Fill your smaller pot, big enough to hold 6 or so of the romas comfortably, with water and bring to a boil.

Prepare one of the large bowls as an ice bath.  Get the other bowl ready for peels and seeds by placing the strainer over it.

When the water in the smaller pot is boiling, add the tomatoes, six or so at a time, and cook for 30 seconds or so, just enough to loosen their skins.  Remove them and place in the ice bath.  Keep on doing this until you have gone through all of the tomatoes.

Remove the tomato skins, the cores and any blemishes.  The tomato skins can go into the strainer, throw the cores and bad spots out!  Get your fingers in the cavities and get out all of the seeds and put those into the strainer.  The seeds make the tomatoes bitter, so getting as many of them as you can out is good.  Place the prepared tomato in the third large bowl.

Continue doing this until all of the tomatoes are prepared.  When the strainer gets heavy, press down and agitate to get out all of the juice.  Pour the juice into the pitcher.

Remove the jars from the big pot, very carefully draining them, and place them on a clean towel.  Place the bands in the hot water, and put the lids in a heat-safe bowl.

Place 1/4 teaspoon of citric acid in each of the pint jars.  Add basil leaves or what you wish.  I keep my tomatoes simple because I don't know what will happen to them.

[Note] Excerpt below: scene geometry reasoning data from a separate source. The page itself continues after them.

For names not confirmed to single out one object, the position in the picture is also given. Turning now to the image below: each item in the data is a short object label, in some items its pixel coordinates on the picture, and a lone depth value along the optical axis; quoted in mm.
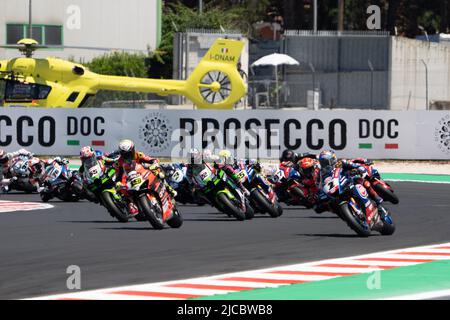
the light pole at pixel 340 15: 68125
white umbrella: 56781
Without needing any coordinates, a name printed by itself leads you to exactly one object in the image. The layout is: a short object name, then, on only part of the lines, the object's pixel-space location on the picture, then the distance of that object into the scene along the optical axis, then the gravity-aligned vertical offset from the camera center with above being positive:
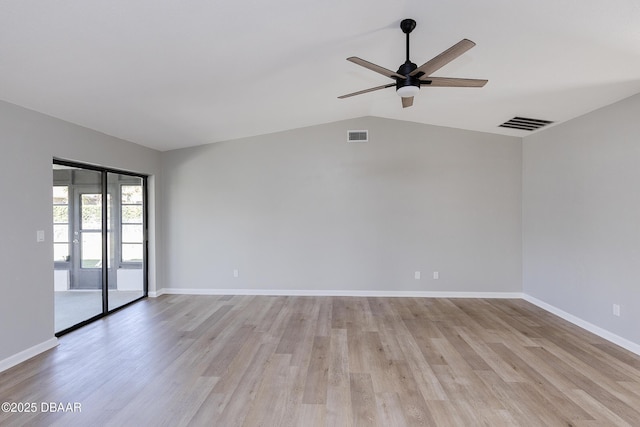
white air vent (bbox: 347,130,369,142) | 4.94 +1.31
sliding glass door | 3.50 -0.35
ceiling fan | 2.03 +1.06
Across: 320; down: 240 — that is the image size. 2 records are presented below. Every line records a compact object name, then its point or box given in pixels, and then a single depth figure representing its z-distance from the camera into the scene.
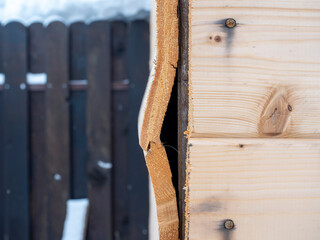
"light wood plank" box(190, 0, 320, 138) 0.39
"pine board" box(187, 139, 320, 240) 0.39
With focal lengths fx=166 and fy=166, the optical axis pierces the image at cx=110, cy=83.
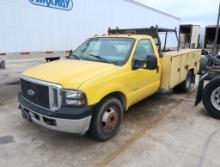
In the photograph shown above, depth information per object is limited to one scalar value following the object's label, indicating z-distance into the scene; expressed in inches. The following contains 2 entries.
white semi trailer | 179.9
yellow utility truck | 97.1
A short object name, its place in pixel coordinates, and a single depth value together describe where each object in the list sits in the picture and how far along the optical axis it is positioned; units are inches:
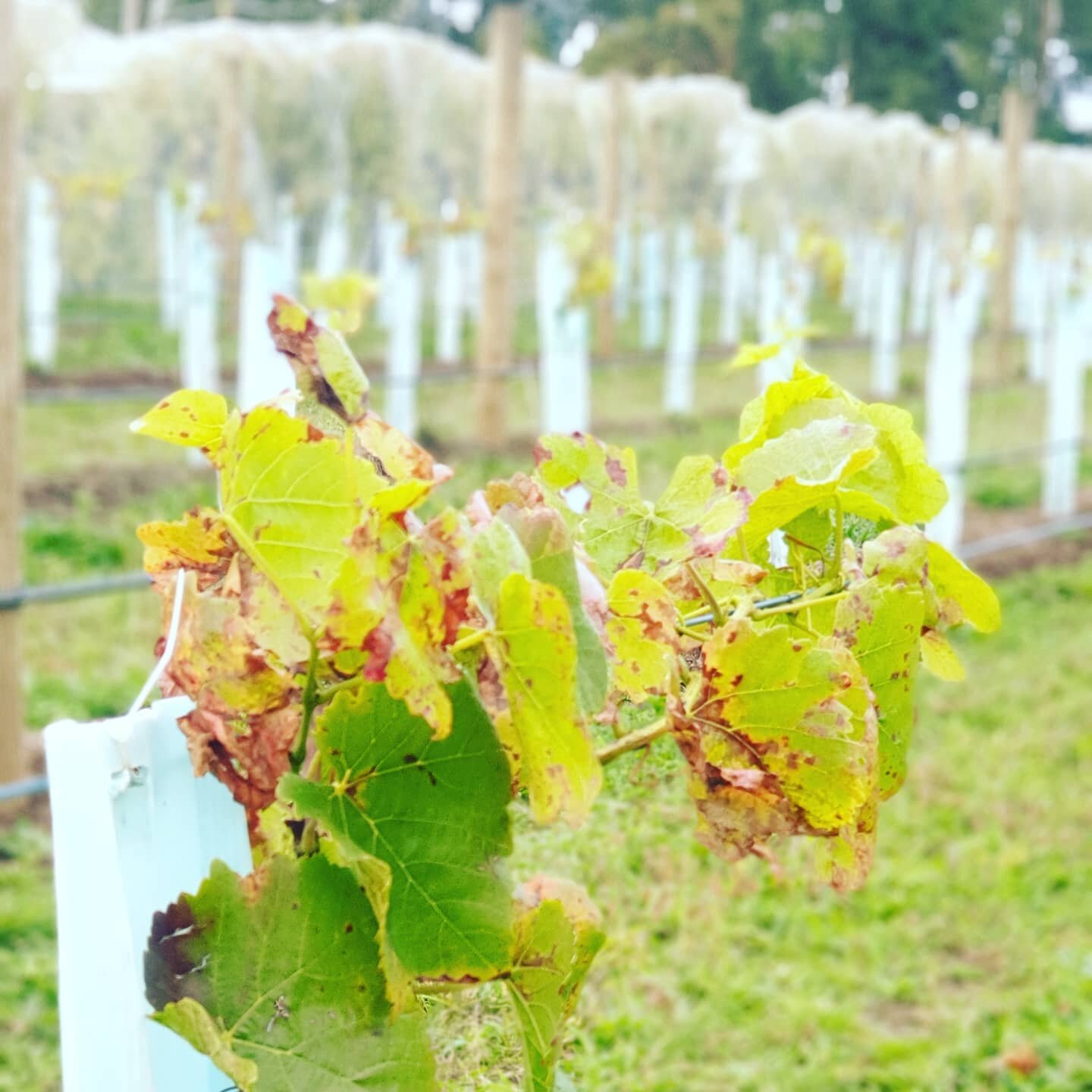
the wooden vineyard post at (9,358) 94.3
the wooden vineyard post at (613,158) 333.4
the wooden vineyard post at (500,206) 203.3
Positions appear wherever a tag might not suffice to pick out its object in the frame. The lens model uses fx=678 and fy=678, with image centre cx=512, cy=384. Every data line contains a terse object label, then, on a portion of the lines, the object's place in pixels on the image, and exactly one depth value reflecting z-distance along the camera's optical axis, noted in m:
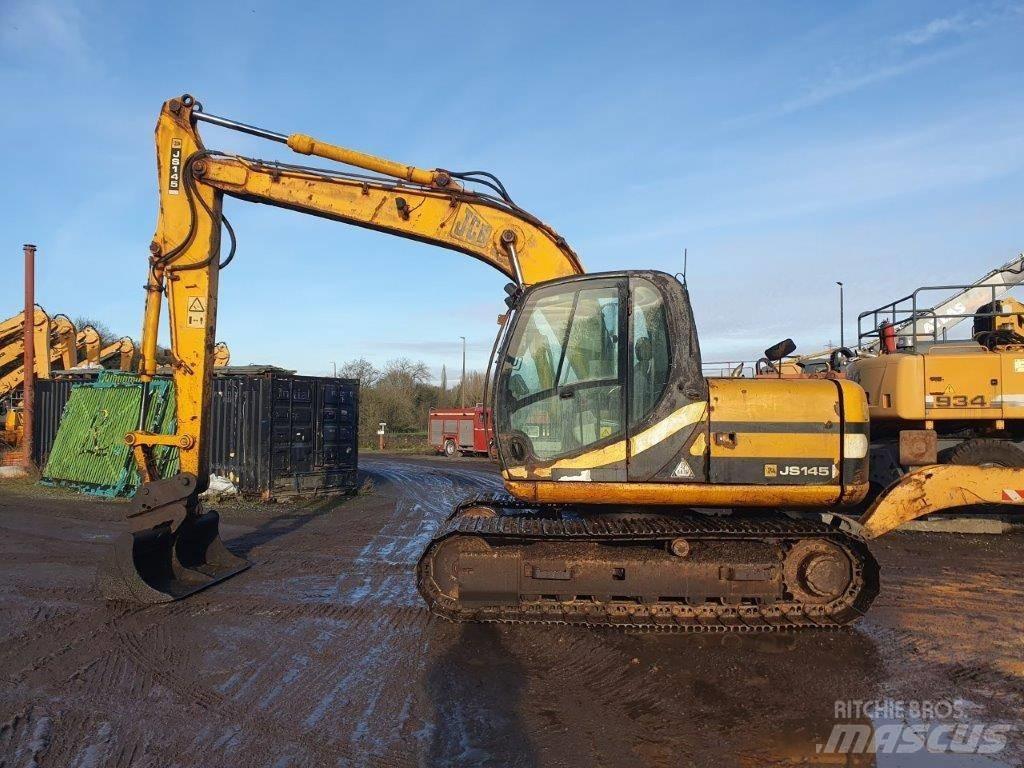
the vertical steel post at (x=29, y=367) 15.84
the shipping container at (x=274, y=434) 13.05
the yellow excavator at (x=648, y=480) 5.18
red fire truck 27.59
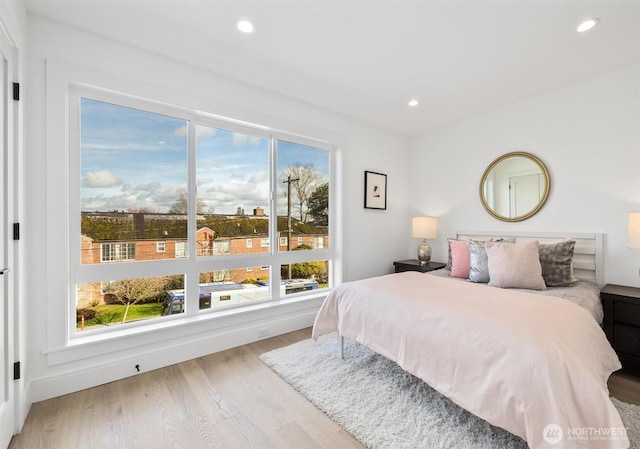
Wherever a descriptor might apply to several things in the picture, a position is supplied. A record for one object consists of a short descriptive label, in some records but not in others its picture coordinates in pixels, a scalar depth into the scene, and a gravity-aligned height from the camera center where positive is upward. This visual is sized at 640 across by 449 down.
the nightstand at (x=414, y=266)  3.62 -0.56
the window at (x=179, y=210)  2.25 +0.10
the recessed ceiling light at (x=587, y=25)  1.98 +1.39
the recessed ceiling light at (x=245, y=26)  2.01 +1.39
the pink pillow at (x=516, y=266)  2.46 -0.38
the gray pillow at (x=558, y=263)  2.57 -0.36
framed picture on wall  3.90 +0.44
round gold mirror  3.12 +0.42
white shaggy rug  1.58 -1.19
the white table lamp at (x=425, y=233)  3.82 -0.14
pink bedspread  1.19 -0.68
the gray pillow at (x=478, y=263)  2.73 -0.39
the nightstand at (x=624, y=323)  2.21 -0.79
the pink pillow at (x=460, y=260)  2.98 -0.39
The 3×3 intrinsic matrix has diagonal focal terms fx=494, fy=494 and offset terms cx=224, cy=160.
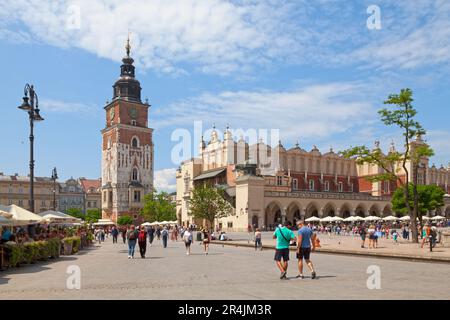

Pack the jars with the tomatoes, pressing them down as you do so, until they reach the shoulders of the jars.  Cover the tomatoes with the tomato juice.  Using a chopstick, or a bread knife, poke around the tomatoes until you are sure that there are no air bubbles.  Fill the jars with more juice if necessary so that there is 1/2 inch of room at the top.

Wipe down the tops of the jars with a wet paper towel so that they will make good contact with the lids.  Pour a few ladle-fulls of simmering water onto the lids to soften the rubber bands.  Place them on the jars, and screw the bands on finger tip tight.  It is the lids that create the seal, not the bands, but the bands have to keep the lids on during the processing time.

Now, carefully, so carefully!, place the jars into your canning pot.  Wait for the water to come to a boil again, now start your timer for 40 minutes.  Keep an eye on the pot so that there is always at least an inch of water above the jars.

When it's time, remove the jars, very, very carefully!  Place them on a towel on your counter (not a wooden surface, we have stains from our first attempts).  Now the fun part, they should all pop!  The most satisfying sound, letting you know that your jars have sealed, and you have tomatoes waiting for you.  Let them sit untouched for 12 hours, and check the seals.  They should be concave and not move when you press them down.  Then store them in the dark for up to a year.

Enjoy your labors!!


  1. This is my summer project. Since it's 80 degrees in Iowa today, I'm getting mentally prepared by reading these helpful posts!

  2. Good luck! It is a day of hard work that lasts all winter long. So worth it!